Aim of the task:
Each entry is to be restated word for word, with nothing omitted.

Dataset entries:
══════════════════════════════
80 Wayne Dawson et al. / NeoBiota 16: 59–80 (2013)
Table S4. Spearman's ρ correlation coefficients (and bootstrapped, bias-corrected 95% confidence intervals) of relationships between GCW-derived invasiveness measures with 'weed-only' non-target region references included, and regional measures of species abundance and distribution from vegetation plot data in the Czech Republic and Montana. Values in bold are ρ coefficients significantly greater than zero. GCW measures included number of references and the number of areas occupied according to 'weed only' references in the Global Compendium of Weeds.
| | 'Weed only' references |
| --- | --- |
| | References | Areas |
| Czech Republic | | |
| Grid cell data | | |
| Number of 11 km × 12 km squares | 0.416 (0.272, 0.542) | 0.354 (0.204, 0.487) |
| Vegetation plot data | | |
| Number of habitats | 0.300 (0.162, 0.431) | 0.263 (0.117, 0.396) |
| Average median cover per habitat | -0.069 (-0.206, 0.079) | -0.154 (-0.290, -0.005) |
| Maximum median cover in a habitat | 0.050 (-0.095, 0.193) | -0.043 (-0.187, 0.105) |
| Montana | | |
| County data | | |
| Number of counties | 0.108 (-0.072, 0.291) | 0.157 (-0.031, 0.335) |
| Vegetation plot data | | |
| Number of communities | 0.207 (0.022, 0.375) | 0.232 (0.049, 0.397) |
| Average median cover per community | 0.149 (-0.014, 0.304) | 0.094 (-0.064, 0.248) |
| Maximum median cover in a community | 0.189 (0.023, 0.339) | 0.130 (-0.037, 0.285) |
══════════════════════════════
Task solution:
80 Wayne Dawson et al. / NeoBiota 16: 59–80 (2013)
Table S4. Spearman's ρ correlation coefficients (and bootstrapped, bias-corrected 95% confidence intervals) of relationships between GCW-derived invasiveness measures with 'weed-only' non-target region references included, and regional measures of species abundance and distribution from vegetation plot data in the Czech Republic and Montana. Values in bold are ρ coefficients significantly greater than zero. GCW measures included number of references and the number of areas occupied according to 'weed only' references in the Global Compendium of Weeds.
| | 'Weed only' references |
| --- | --- |
| | References | Areas |
| Czech Republic | | |
| Grid cell data | | |
| Number of 11 km × 12 km squares | 0.416 (0.272, 0.542) | 0.354 (0.204, 0.487) |
| Vegetation plot data | | |
| Number of habitats | 0.300 (0.162, 0.431) | 0.263 (0.117, 0.396) |
| Average median cover per habitat | -0.069 (-0.206, 0.079) | -0.154 (-0.290, -0.005) |
| Maximum median cover in a habitat | 0.050 (-0.095, 0.193) | -0.043 (-0.187, 0.105) |
| Montana | | |
| County data | | |
| Number of counties | 0.108 (-0.072, 0.291) | 0.157 (-0.031, 0.335) |
| Vegetation plot data | | |
| Number of communities | 0.207 (0.022, 0.375) | 0.232 (0.049, 0.397) |
| Average median cover per community | 0.149 (-0.014, 0.304) | 0.094 (-0.064, 0.248) |
| Maximum median cover in a community | 0.189 (0.023, 0.339) | 0.130 (-0.037, 0.285) |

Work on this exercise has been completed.